Following a discussion on proposed changes to the Gainesville High School dress and grooming code, many parents present expected the board to consider whether or not to make the school a closed campus.

The GISD Board of Trustees met Monday night in the GHS cafeteria.

In business, the Board voted 6-0 to “take no action” on a proposal to close the GHS campus for lunch breaks. Superintendent Charles Luke said there is no room in the cafeteria (as the audience could see) for 800-plus students to eat, even at different intervals.

Board President Lisa Bellows said voting to take no action is an unusual practice, but it was done so that there would be no doubt the board refused to consider the issue.

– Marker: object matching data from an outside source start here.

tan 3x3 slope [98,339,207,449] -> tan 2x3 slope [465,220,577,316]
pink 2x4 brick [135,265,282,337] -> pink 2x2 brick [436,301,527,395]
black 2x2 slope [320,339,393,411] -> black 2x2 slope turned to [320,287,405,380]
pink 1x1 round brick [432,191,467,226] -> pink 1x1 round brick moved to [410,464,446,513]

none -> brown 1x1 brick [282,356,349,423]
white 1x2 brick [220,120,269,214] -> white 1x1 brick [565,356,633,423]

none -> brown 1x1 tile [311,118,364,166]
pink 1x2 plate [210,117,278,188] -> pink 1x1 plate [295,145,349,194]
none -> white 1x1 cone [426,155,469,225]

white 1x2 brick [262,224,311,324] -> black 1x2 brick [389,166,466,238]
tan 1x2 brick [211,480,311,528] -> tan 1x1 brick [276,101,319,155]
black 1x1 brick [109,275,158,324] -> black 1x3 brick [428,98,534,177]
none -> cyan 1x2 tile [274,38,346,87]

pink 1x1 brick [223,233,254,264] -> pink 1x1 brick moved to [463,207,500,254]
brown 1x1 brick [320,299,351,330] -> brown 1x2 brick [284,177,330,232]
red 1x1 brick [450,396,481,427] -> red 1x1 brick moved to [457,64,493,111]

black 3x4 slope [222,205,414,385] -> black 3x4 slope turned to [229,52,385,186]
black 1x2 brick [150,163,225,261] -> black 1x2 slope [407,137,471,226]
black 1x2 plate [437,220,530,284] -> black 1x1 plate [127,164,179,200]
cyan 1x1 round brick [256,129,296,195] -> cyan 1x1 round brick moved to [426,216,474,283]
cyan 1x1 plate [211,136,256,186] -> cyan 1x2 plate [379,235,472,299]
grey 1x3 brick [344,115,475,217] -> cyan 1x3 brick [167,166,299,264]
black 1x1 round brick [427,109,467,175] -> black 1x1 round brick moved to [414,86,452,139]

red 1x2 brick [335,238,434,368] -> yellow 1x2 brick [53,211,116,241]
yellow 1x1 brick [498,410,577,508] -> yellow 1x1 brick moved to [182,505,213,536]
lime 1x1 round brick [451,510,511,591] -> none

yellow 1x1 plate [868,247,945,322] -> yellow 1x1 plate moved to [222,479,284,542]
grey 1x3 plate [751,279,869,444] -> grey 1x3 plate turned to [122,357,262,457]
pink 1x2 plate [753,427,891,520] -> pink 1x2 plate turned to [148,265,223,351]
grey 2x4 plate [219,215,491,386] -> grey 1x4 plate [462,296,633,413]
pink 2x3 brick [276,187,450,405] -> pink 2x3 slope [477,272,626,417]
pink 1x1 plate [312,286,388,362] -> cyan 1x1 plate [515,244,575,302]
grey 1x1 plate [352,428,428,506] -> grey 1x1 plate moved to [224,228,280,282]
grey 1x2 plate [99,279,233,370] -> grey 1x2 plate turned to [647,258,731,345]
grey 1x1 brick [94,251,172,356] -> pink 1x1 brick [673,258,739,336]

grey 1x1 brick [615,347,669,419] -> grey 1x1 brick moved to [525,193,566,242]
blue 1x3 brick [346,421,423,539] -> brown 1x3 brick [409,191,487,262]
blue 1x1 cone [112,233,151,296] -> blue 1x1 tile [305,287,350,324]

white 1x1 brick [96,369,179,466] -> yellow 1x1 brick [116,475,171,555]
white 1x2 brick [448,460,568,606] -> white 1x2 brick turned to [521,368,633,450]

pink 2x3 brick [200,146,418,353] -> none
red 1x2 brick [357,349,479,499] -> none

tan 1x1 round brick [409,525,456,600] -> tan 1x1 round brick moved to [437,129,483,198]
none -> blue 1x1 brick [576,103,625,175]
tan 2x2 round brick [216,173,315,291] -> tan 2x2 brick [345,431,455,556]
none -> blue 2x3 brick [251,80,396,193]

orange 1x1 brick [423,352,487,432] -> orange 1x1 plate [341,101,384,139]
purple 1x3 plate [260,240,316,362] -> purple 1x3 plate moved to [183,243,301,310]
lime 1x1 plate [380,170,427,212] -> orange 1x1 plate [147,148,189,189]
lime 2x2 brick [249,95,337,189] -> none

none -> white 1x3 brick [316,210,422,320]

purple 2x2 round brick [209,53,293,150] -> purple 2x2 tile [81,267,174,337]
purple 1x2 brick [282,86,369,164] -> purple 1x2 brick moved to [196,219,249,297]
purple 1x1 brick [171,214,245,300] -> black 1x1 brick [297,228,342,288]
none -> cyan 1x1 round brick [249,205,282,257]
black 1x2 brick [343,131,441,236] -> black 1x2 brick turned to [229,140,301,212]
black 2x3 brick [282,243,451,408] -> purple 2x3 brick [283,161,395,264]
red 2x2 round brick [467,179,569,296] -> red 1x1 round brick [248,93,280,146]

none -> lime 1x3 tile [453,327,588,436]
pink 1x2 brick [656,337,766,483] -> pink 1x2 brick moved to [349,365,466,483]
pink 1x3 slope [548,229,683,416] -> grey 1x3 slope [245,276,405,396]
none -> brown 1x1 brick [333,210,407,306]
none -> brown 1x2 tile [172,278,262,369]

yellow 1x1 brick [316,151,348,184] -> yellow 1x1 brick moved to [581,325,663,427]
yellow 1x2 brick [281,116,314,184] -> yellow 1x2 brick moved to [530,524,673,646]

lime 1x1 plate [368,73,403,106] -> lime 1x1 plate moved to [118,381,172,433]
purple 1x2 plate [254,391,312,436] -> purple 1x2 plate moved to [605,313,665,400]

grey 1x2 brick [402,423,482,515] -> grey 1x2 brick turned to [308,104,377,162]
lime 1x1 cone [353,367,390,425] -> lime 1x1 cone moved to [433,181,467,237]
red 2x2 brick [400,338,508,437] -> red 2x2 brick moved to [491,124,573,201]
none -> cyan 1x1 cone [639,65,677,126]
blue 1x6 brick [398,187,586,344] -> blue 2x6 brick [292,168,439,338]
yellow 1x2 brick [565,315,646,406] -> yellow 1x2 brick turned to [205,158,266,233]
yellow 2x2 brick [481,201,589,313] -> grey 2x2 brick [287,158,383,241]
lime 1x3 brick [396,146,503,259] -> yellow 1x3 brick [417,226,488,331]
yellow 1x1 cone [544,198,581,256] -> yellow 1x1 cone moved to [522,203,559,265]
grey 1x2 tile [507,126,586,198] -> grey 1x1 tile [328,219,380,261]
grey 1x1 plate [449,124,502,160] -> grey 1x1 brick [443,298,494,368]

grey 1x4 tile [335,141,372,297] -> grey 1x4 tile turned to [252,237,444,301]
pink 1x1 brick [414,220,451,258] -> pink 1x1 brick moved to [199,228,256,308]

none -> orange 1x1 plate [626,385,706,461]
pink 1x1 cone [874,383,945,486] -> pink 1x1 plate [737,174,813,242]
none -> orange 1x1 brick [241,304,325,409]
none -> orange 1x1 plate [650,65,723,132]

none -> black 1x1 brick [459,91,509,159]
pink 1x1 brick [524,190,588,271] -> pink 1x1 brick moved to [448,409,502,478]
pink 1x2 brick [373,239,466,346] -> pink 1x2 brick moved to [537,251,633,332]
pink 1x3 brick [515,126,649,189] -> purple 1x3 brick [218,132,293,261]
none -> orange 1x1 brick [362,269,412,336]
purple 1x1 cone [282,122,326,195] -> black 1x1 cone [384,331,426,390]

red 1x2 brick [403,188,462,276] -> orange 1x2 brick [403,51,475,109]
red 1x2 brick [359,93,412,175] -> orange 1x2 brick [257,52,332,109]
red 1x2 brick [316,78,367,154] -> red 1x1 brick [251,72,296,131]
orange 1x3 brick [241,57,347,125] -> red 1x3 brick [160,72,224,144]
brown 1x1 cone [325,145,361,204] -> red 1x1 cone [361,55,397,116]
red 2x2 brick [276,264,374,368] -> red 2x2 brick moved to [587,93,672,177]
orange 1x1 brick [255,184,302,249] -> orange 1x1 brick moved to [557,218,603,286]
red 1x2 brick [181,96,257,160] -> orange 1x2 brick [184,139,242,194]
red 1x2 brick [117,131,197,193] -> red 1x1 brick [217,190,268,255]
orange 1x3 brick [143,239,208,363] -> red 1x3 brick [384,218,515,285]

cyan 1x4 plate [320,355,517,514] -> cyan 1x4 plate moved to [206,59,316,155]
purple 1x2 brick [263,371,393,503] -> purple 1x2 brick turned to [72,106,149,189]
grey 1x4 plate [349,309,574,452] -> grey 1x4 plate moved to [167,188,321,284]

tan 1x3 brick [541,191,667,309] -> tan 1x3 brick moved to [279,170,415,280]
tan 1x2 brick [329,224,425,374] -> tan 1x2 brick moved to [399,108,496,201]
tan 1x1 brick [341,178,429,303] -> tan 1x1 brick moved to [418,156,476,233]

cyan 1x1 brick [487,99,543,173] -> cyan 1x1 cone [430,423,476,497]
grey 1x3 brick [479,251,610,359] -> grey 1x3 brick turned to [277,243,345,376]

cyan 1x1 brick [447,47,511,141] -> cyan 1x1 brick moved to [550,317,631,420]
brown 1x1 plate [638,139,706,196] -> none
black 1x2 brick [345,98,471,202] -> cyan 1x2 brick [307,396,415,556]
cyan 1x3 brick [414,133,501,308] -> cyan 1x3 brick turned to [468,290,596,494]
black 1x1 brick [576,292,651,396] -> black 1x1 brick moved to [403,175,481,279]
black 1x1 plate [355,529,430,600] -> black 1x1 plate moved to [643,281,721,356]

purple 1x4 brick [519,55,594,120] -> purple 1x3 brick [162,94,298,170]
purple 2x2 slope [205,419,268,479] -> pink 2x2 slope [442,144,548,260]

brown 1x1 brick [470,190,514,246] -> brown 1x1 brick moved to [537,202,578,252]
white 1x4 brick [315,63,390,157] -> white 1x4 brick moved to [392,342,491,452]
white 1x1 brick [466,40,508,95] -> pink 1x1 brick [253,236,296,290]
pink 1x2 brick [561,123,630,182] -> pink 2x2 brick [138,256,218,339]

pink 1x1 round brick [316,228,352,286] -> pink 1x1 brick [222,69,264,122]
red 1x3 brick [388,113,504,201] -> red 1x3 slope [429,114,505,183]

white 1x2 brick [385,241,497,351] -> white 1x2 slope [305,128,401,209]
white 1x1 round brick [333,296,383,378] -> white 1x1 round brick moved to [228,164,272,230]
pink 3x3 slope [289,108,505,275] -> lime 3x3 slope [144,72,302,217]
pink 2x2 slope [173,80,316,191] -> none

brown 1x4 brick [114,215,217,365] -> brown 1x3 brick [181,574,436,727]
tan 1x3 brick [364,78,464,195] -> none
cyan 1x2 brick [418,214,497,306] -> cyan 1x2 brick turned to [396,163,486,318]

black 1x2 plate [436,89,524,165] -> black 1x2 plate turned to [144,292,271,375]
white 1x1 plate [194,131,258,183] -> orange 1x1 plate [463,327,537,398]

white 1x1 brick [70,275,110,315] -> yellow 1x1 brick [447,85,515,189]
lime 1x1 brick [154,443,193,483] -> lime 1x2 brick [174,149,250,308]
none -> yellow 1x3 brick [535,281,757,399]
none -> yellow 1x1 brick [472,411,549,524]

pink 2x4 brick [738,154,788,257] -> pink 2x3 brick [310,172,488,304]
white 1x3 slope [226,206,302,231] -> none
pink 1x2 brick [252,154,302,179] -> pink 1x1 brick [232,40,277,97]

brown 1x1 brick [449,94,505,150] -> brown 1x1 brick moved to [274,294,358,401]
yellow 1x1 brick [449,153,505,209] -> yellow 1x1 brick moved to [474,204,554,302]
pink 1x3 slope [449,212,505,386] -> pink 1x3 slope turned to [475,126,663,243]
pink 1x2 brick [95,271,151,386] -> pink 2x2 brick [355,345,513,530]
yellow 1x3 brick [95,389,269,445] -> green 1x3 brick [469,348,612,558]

A report on the dress code discussion appeared in Tuesday’s Register.

In other business, GISD Business Manager Cindy Tatum presented the draft budget. The document was prepared Friday and it increased from 19 million to 21 million.

Luke said much of the additional revenue comes from House Bill 1, which was intended to reform education finance in the state of Texas. A budget workshop is scheduled for Aug. 28.

The GISD is considering a $1.37 per $100 property valuation tax rate. He said that’s lower than the current rate of $1.50.

An analysis of the budget will appear in a future Register.

In other financial news, the price of breakfast and lunch at GISD schools would go up in 2006-07, by a nickel.

Bellows noted there has been no increase in the meal prices for at least the last five years.

In other business the Board voted 6-0 to:

• Approve the teacher evaluation calendar for 2006-07.

• Update and repeal several policies as requested by the Texas Association of School Boards.

• Grant the Cooke County Appraisal District’s request to use CCAD 2005 reserve funds to pay balance due for “pictometry” equipment.

In presentations, Dennis McNaughten, assistant superintendent, reviewed the school’s plan of “curriculum alignment” — i.e., arranging classroom learning objectives at various grades to line-up with upcoming grade levels.

McNaughten called the GISD’s structure a “traditional staircase model,” and noted that each grade builds upon the next. Curriculum alignment, he said, assures that students are prepared for the next grade in whatever grade they’re in currently.

In another presentation, Bill Brannum, architect for the new Gainesville High School project, reviewed the details of the new building. He said construction updates may be viewed on a special section of the district’s Web site.

Floor plans and exterior views of the proposed high school appeared in Sunday’s Register.

Brannum said the Board chose a site at the north end of the property, between FM 1306 and Interstate 35, directly underneath an existing power line. He said the location is ideal as samples have been taken of the soil, indicating a strong limestone foundation underneath and enough topsoil to build on with little groundwater.

The Board then met in executive session to evaluate Luke’s performance. No action was taken following executive session.